Tags

Quem for inteiramente alheio à ioga e às noções orientais de espiritualidade decerto não vai se interessar pelo documentário Awake: A Vida de Yogananda. Eu quis checar o que havia de documentação séria e de mistificação ou doutrinação no filme de Paola de Fiori e Lisa Leeman. Confesso que não me aborreci. Paramahansa Yogananda, nascido Mukunda Lal Ghosh (1893-1952), foi um guru indiano que projetou a ioga internacionalmente nas duas longas temporadas que passou nos EUA, nos anos 1920-40, onde fundou escolas e comunidades, entre estas a Self-Realization Fellowship (SRF), que se estende por vários países, inclusive o Brasil. Traduzir a meditação e as coisas do espírito em termos científicos foi uma de suas originalidades. Seu livro Autobiografia de um Iogue é best-seller que fez a cabeça de gente como Ravi Shankar, George Harrisson e Steve Jobs.

Esta cinebiografia incorpora trechos de seus escritos, inclusive os mais esotéricos, como a alegada consciência que ele teria trazido do ventre da mãe, as visões de vidas passadas e a certeza de ser um predestinado. Nos depoimentos de seguidores, destacam-se as referências ao poder de seu olhar, sua voz e sua figura morena e rechonchuda. Complementam vinhetas dramatizadas de Yogananda em várias idades. O filme adota, como o personagem, um tom meditativo e encantatório, quebrado apenas pela compulsão ilustrativa – competente, aliás – baseada em materiais de arquivo, cenas de filmes e de peregrinações. As imagens reais do guru são mostradas sempre em câmera lentíssima, como a evocar um odor de santidade.

• [O QUE FAZER]:
[A] Transcreva, do texto sobre o documentário Awake, o trecho entre "Esta cinebiografia incorpora" e "odor de santidade.", incluindo ambos.
[B] Dê continuidade ao texto sobre o documentário Awake, começando logo após a última frase apresentada.

• [INFORMAÇÕES FORNECIDAS]:
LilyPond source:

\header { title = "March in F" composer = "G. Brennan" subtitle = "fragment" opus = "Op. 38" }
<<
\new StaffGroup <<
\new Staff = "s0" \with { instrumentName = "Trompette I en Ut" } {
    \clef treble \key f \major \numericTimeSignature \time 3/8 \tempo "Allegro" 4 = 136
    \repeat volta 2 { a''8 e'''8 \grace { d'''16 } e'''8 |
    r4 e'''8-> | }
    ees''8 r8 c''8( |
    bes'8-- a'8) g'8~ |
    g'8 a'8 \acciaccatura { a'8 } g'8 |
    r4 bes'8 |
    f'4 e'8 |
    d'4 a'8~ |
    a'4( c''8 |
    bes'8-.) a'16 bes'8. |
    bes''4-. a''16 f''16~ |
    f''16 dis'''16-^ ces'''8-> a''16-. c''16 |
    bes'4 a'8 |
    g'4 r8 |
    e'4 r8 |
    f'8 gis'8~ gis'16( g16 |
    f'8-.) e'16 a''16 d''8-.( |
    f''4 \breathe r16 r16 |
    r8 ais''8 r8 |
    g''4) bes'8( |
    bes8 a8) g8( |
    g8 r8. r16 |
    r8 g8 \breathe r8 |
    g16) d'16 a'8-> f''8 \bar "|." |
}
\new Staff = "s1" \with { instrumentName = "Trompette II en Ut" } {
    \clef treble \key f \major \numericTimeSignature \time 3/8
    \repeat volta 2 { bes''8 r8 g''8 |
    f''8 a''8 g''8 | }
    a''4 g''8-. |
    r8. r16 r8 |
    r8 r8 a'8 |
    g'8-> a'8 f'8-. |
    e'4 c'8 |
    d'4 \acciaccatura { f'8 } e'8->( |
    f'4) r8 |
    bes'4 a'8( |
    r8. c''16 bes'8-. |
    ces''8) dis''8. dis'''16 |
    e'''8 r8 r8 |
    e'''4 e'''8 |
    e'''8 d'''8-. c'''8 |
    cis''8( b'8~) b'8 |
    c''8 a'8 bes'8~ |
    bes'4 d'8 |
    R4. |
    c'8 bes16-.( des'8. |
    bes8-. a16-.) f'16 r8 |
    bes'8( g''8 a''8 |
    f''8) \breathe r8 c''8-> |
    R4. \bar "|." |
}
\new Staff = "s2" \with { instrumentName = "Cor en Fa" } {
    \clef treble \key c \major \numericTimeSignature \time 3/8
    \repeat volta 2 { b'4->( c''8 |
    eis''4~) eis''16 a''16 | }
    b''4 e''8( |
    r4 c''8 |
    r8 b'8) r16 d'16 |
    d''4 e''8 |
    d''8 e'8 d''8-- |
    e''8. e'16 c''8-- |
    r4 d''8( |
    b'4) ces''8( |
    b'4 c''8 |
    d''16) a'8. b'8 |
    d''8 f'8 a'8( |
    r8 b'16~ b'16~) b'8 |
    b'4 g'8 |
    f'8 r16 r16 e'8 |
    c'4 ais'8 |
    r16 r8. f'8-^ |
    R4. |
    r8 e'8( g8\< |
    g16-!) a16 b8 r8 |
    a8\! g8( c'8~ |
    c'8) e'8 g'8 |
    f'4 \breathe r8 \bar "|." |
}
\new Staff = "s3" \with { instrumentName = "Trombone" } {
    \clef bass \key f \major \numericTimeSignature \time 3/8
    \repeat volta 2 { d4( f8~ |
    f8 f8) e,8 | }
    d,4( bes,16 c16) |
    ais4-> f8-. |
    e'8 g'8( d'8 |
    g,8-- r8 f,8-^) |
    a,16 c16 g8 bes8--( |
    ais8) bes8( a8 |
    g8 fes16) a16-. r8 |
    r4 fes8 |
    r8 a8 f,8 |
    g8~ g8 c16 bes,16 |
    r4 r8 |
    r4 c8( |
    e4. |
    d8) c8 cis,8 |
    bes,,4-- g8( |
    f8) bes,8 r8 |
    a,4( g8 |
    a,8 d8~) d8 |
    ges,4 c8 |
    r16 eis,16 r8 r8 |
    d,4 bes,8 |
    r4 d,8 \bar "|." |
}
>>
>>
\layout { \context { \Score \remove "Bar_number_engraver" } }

• [RESPOSTAS ESPERADAS]:
[A]
Esta cinebiografia incorpora trechos de seus escritos, inclusive os mais esotéricos, como a alegada consciência que ele teria trazido do ventre da mãe, as visões de vidas passadas e a certeza de ser um predestinado. Nos depoimentos de seguidores, destacam-se as referências ao poder de seu olhar, sua voz e sua figura morena e rechonchuda. Complementam vinhetas dramatizadas de Yogananda em várias idades. O filme adota, como o personagem, um tom meditativo e encantatório, quebrado apenas pela compulsão ilustrativa – competente, aliás – baseada em materiais de arquivo, cenas de filmes e de peregrinações. As imagens reais do guru são mostradas sempre em câmera lentíssima, como a evocar um odor de santidade.

[B]
Embora tenha seus direitos detidos pela SRF, o doc não deixa de mencionar os rumores de escândalos envolvendo auxiliares de Yogananda em corrupção de moças e senhoras casadas de Los Angeles. Em contrapartida, não fornece qualquer dado sobre a maneira como ele, convivendo com industriais, milionários e famosos, amealhou recursos para construir sua vasta obra monástica e educacional. Awake pode não ser do gosto de muita gente, como ocorre com filmes que tangenciam a religião, mas não pretende catequizar o público, nem dissolve o interesse documental em arremedos de misticismo.